Par exemple, le livre d'apologues indiens, qui fut traduit en persan sous le nom de Calilale et Dimna par Perzoe, médecin de Cosroé roi de Perse,[9] puis de persan en arabe, et enfin de l'arabe en grec par Simon Séthi sous le titre de Stéphanites et Ichenelates,[10] se trouve deux fois en langue persane dans la Bibliothèque nationale ; mais il n'y est qu'une seule fois en arabe et une seule fois en grec. Nous avons trouvé trois fragments considérables de cet ouvrage dans les manuscrits 704, 863 et 949 des grecs de la Vaticane. N'ayant pas sous les yeux le livre imprimé, nous n'avons pas pu nous assurer si cette traduction était celle de Simon Séthi, ni reconnaître quelles lacunes ces fragments laissaient dans l'ouvrage entier ; néanmoins, nous les avons pris tous trois. De plus, le numéro 367 des manuscrits arabes contient un livre d'apologues indiens, traduit d'abord en persan par Barzvejus, médecin de Cosroé[11] ; et ensuite en arabe par Ebaul Mocaffat[12]. Quoique nous ayons tout lieu de croire que cet ouvrage soit le même que celui qui est connu sous le nom de "Calilale et Dimna", comme nous n'en avons qu'un seul exemplaire, quoiqu'il y ait eu plusieurs traductions arabes de cet ouvrage, et comme celui du Vatican fait d'ailleurs connaître le nom du traducteur arabe, nous l'avons compris dans notre convoi.[13]

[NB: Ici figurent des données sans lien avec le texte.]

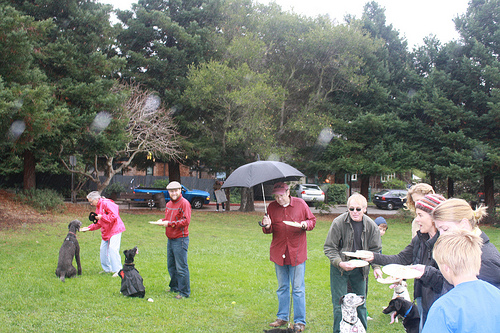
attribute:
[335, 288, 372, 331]
dog — white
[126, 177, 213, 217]
truck — blue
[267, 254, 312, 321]
jeans — BLUE 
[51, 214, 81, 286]
dog — sitting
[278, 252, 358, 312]
jeans — blue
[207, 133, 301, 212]
umbrella — black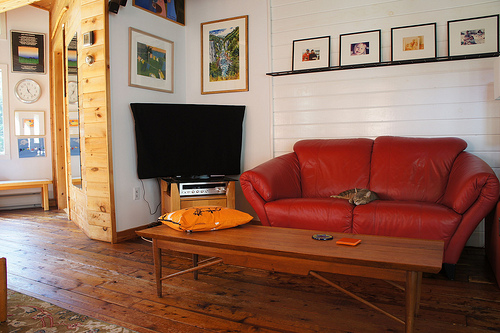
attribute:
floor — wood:
[1, 202, 498, 329]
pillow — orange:
[163, 185, 277, 245]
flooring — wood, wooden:
[1, 207, 499, 331]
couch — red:
[237, 132, 492, 271]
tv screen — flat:
[133, 100, 245, 178]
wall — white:
[188, 7, 498, 201]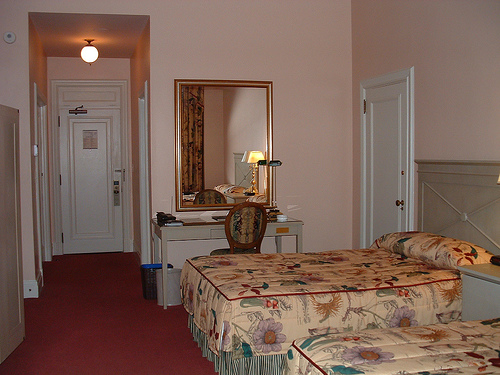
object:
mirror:
[169, 73, 282, 216]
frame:
[172, 78, 276, 213]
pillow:
[366, 221, 499, 274]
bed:
[164, 226, 500, 375]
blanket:
[178, 249, 456, 338]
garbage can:
[138, 257, 171, 308]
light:
[76, 40, 102, 68]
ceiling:
[30, 13, 143, 62]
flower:
[460, 336, 499, 370]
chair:
[215, 195, 275, 256]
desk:
[144, 208, 312, 318]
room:
[3, 4, 500, 373]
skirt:
[175, 316, 294, 374]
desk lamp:
[258, 156, 288, 222]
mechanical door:
[47, 75, 138, 258]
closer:
[64, 101, 91, 120]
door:
[353, 74, 416, 247]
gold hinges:
[53, 110, 70, 253]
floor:
[16, 296, 199, 371]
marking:
[271, 225, 294, 235]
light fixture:
[76, 34, 100, 48]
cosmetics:
[185, 208, 228, 223]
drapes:
[179, 83, 209, 190]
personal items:
[151, 211, 291, 225]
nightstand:
[453, 256, 499, 325]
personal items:
[472, 253, 500, 278]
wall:
[147, 4, 356, 253]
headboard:
[410, 153, 500, 256]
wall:
[412, 3, 500, 160]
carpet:
[6, 237, 208, 373]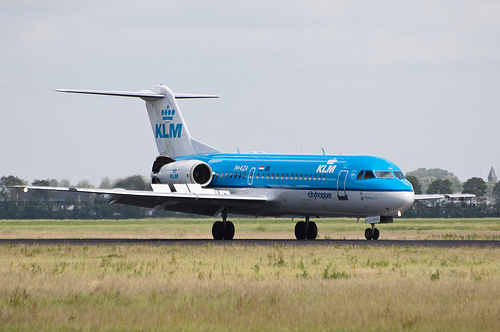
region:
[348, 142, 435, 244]
front of a plane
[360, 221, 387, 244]
wheel of a plane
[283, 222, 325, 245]
wheel of a plane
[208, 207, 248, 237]
wheel of a plane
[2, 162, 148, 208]
wing of a plane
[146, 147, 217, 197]
engine of a plane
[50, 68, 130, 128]
wing of a plane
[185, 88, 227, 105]
wing of a plane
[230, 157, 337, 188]
window of a plane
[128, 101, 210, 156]
tail of a plane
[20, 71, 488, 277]
a blue and white plane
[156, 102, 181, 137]
a blue crown on plane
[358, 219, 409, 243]
a front tire of plane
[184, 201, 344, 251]
two rear tires of plane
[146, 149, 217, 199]
one jet engine of plane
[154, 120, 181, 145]
blue KLM on plane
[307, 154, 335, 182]
white KLM on plane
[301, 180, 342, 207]
dark blue letters on side of plane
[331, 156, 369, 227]
a door near front of plane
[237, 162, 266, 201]
a door over the wing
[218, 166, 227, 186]
side window on plane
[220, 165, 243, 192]
side window on plane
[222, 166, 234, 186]
side window on plane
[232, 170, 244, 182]
side window on plane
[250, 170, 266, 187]
side window on plane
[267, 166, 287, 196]
side window on plane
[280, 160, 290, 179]
side window on plane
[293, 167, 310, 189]
side window on plane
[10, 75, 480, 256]
Plane on the ground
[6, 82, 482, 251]
Plane is on the ground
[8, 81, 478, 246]
Airplane on the ground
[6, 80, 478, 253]
Airplane is on the ground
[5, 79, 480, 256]
Blue and white plane on the ground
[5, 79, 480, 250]
Blue and white plane is on the ground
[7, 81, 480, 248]
Blue and white airplane on the ground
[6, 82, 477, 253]
Blue and white airplane is on the ground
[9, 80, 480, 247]
Plane on the runway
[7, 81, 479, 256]
Airplane on the runway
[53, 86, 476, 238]
Blue and white plane on runway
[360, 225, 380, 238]
Front landing gear on plane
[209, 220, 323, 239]
Rear landing gear on plane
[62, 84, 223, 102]
White tail fins on plane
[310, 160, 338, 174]
White letters on side of plane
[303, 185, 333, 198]
Blue letters on side of plane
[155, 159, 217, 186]
White engine cover on plane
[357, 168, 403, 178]
Cockpit windows on plane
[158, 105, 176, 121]
Blue logo on tail of plane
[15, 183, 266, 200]
White wing on plane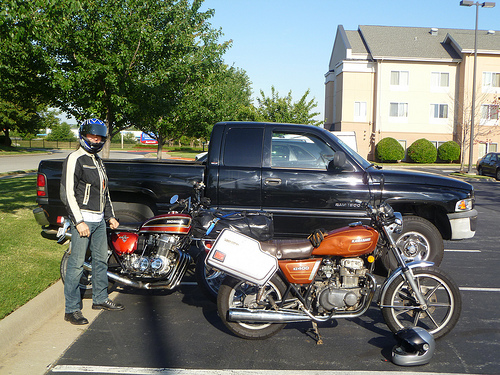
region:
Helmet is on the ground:
[387, 317, 437, 367]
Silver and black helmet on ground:
[385, 321, 435, 361]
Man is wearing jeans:
[65, 216, 112, 313]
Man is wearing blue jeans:
[60, 216, 113, 317]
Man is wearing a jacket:
[55, 145, 117, 227]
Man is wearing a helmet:
[74, 114, 109, 154]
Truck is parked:
[35, 116, 478, 283]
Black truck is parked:
[33, 117, 483, 277]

Mais ce qui a attiré particulièrement notre attention, ce sont les classiques grecs et latins et tout ce qui peut avoir rapport à l'histoire. Nous vous envoyons dans ces deux genres une collection très précieuse de manuscrits d'une date très ancienne et d'une conservation très rare.

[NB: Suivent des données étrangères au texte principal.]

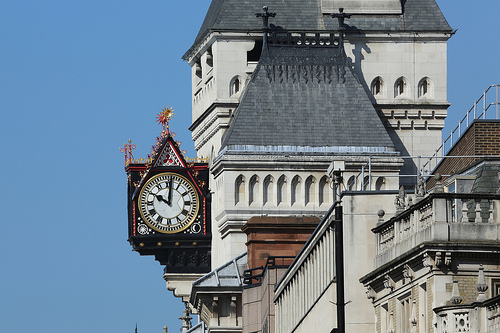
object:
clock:
[136, 171, 198, 235]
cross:
[255, 1, 277, 41]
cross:
[328, 6, 352, 31]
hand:
[146, 190, 171, 206]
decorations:
[162, 105, 174, 133]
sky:
[16, 69, 87, 142]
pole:
[329, 199, 349, 326]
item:
[156, 112, 170, 127]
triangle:
[148, 133, 188, 167]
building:
[117, 9, 500, 333]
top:
[148, 103, 187, 141]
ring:
[137, 171, 202, 231]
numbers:
[176, 216, 182, 222]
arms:
[165, 180, 176, 204]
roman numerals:
[156, 183, 163, 190]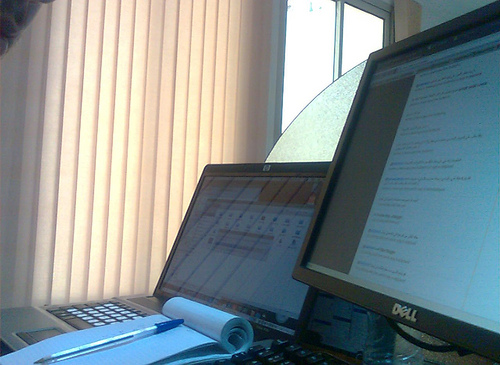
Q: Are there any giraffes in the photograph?
A: No, there are no giraffes.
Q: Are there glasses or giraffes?
A: No, there are no giraffes or glasses.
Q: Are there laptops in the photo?
A: Yes, there is a laptop.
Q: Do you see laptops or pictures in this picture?
A: Yes, there is a laptop.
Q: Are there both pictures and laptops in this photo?
A: No, there is a laptop but no pictures.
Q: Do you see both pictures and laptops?
A: No, there is a laptop but no pictures.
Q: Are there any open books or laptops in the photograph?
A: Yes, there is an open laptop.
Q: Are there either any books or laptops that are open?
A: Yes, the laptop is open.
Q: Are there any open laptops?
A: Yes, there is an open laptop.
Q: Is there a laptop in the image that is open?
A: Yes, there is a laptop that is open.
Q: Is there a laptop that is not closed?
A: Yes, there is a open laptop.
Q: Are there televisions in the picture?
A: No, there are no televisions.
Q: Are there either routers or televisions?
A: No, there are no televisions or routers.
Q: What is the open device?
A: The device is a laptop.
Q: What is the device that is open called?
A: The device is a laptop.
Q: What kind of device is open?
A: The device is a laptop.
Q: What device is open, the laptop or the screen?
A: The laptop is open.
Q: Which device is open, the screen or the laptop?
A: The laptop is open.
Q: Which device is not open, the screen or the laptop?
A: The screen is not open.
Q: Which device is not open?
A: The device is a screen.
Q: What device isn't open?
A: The device is a screen.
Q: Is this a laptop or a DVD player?
A: This is a laptop.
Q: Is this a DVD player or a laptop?
A: This is a laptop.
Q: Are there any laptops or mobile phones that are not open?
A: No, there is a laptop but it is open.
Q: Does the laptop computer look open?
A: Yes, the laptop computer is open.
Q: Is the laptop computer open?
A: Yes, the laptop computer is open.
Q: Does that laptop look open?
A: Yes, the laptop is open.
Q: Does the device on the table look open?
A: Yes, the laptop is open.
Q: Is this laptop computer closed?
A: No, the laptop computer is open.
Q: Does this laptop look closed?
A: No, the laptop is open.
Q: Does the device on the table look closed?
A: No, the laptop is open.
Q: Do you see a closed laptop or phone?
A: No, there is a laptop but it is open.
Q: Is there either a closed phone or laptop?
A: No, there is a laptop but it is open.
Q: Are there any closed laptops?
A: No, there is a laptop but it is open.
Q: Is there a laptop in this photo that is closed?
A: No, there is a laptop but it is open.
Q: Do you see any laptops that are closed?
A: No, there is a laptop but it is open.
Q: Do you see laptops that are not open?
A: No, there is a laptop but it is open.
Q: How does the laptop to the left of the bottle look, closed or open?
A: The laptop is open.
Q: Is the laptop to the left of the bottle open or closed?
A: The laptop is open.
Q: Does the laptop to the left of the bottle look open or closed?
A: The laptop is open.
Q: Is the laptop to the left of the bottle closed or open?
A: The laptop is open.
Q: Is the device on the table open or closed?
A: The laptop is open.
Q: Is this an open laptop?
A: Yes, this is an open laptop.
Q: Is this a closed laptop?
A: No, this is an open laptop.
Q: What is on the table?
A: The laptop is on the table.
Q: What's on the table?
A: The laptop is on the table.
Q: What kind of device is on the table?
A: The device is a laptop.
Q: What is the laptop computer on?
A: The laptop computer is on the table.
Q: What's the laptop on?
A: The laptop computer is on the table.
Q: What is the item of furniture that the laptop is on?
A: The piece of furniture is a table.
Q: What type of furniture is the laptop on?
A: The laptop is on the table.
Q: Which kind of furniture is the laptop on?
A: The laptop is on the table.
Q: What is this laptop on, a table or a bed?
A: The laptop is on a table.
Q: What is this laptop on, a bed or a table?
A: The laptop is on a table.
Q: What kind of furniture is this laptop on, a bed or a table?
A: The laptop is on a table.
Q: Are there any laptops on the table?
A: Yes, there is a laptop on the table.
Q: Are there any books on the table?
A: No, there is a laptop on the table.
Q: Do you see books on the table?
A: No, there is a laptop on the table.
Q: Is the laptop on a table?
A: Yes, the laptop is on a table.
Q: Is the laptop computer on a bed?
A: No, the laptop computer is on a table.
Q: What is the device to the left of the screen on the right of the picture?
A: The device is a laptop.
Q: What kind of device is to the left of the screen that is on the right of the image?
A: The device is a laptop.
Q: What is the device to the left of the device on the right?
A: The device is a laptop.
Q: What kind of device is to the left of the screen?
A: The device is a laptop.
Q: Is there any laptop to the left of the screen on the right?
A: Yes, there is a laptop to the left of the screen.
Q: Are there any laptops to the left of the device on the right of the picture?
A: Yes, there is a laptop to the left of the screen.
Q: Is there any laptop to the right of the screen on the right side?
A: No, the laptop is to the left of the screen.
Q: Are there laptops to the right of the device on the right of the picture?
A: No, the laptop is to the left of the screen.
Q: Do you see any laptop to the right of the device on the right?
A: No, the laptop is to the left of the screen.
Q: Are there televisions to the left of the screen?
A: No, there is a laptop to the left of the screen.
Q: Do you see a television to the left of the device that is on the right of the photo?
A: No, there is a laptop to the left of the screen.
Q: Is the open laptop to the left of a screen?
A: Yes, the laptop is to the left of a screen.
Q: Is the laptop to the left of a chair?
A: No, the laptop is to the left of a screen.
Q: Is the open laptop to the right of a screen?
A: No, the laptop is to the left of a screen.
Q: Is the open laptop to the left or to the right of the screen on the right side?
A: The laptop is to the left of the screen.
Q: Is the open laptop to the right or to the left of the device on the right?
A: The laptop is to the left of the screen.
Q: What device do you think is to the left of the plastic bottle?
A: The device is a laptop.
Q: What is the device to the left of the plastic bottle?
A: The device is a laptop.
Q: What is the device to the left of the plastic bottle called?
A: The device is a laptop.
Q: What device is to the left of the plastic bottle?
A: The device is a laptop.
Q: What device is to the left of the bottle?
A: The device is a laptop.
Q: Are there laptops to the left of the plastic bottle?
A: Yes, there is a laptop to the left of the bottle.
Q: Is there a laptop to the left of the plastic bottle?
A: Yes, there is a laptop to the left of the bottle.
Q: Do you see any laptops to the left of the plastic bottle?
A: Yes, there is a laptop to the left of the bottle.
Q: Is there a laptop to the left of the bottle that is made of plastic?
A: Yes, there is a laptop to the left of the bottle.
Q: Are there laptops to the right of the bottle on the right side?
A: No, the laptop is to the left of the bottle.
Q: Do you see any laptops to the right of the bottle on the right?
A: No, the laptop is to the left of the bottle.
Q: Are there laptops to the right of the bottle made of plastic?
A: No, the laptop is to the left of the bottle.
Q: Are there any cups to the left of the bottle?
A: No, there is a laptop to the left of the bottle.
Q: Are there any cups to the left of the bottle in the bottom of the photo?
A: No, there is a laptop to the left of the bottle.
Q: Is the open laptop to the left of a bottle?
A: Yes, the laptop is to the left of a bottle.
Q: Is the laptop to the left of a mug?
A: No, the laptop is to the left of a bottle.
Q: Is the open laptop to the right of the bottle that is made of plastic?
A: No, the laptop computer is to the left of the bottle.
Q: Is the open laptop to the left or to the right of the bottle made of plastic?
A: The laptop computer is to the left of the bottle.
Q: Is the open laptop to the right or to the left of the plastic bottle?
A: The laptop computer is to the left of the bottle.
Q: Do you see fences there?
A: No, there are no fences.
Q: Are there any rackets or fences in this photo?
A: No, there are no fences or rackets.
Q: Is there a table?
A: Yes, there is a table.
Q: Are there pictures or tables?
A: Yes, there is a table.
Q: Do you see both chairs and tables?
A: No, there is a table but no chairs.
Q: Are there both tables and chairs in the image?
A: No, there is a table but no chairs.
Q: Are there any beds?
A: No, there are no beds.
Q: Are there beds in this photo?
A: No, there are no beds.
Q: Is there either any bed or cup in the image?
A: No, there are no beds or cups.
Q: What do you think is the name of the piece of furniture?
A: The piece of furniture is a table.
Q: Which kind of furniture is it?
A: The piece of furniture is a table.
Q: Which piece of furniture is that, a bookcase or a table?
A: This is a table.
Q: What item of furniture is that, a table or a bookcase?
A: This is a table.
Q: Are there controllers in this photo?
A: No, there are no controllers.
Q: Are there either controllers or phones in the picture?
A: No, there are no controllers or phones.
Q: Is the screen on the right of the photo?
A: Yes, the screen is on the right of the image.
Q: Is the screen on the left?
A: No, the screen is on the right of the image.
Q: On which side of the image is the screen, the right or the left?
A: The screen is on the right of the image.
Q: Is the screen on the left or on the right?
A: The screen is on the right of the image.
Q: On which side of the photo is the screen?
A: The screen is on the right of the image.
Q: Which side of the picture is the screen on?
A: The screen is on the right of the image.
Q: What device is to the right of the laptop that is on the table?
A: The device is a screen.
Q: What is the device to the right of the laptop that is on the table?
A: The device is a screen.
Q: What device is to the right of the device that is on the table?
A: The device is a screen.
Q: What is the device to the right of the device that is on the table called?
A: The device is a screen.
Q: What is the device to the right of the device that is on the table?
A: The device is a screen.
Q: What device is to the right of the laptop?
A: The device is a screen.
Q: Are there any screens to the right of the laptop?
A: Yes, there is a screen to the right of the laptop.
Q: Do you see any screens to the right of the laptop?
A: Yes, there is a screen to the right of the laptop.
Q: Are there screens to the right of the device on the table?
A: Yes, there is a screen to the right of the laptop.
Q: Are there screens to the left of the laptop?
A: No, the screen is to the right of the laptop.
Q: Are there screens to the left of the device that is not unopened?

Nous ne devons pas terminer, citoyen ministre, sans vous parler de la confection de la liste ci-jointe.
-------- note
On comprend ainsi pourquoi Monge, le géomètre, ne fait pas mention du beau manuscrit grec saisi au Vatican. Le manuscrit Vaticanus gr.190 est déterminant pour l’étude et l’édition des Éléments d’Euclide. Il s’agit du plus ancien manuscrit grec complet conservé des Éléments. Selon B. Vitrac, « [ce] célèbre manuscrit joue depuis son identification au début du XIXe par Peyrard un rôle primordial dans l’édition et l’histoire du texte grec des Éléments. » Cette copie a été réalisée entre 830 et 850, lors des premières translittérations marquant l’abandon de l’écriture onciale au profit de la minuscule. ROMMEVAUX S., DJEBBAR A. et VITRAC B. (2001) « Remarques sur l’Histoire du Texte des Éléments d’Euclide », Arch. Hist. Exact Sci., 55, pp. 221-295, Springer, p. 229. Lorsqu’en 1808, F. Peyrard entreprend de vérifier le texte grec pour sa nouvelle traduction française basée sur l’édition d’Oxford de 1703, il découvre ce manuscrit qui ne comporte aucune mention de « l’édition de Théon » (εκ της Θέωνος έκδοσεως), ni la partie ajoutée VI.33 et qui diffère considérablement des vingt-deux autres manuscrits dont il avait connaissance jusque là. La comparaison l’amène à dater le texte grec d’une période antérieure à l’édition de Théon et à en conclure qu’il est plus proche du texte d’Euclide. Il décide donc d’élaborer une nouvelle édition du texte grec. B. VITRAC (2012), « The Euclidean Ideal of Proof in The Elements and Philological Uncertainties of Heiberg’s Edition of the Text », dans History and historiography of mathematical proof in ancient tradition. K. Chemla (ed). Vol. I : The 19th historiography of mathematical Proof. Cambridge University Press, p. 80.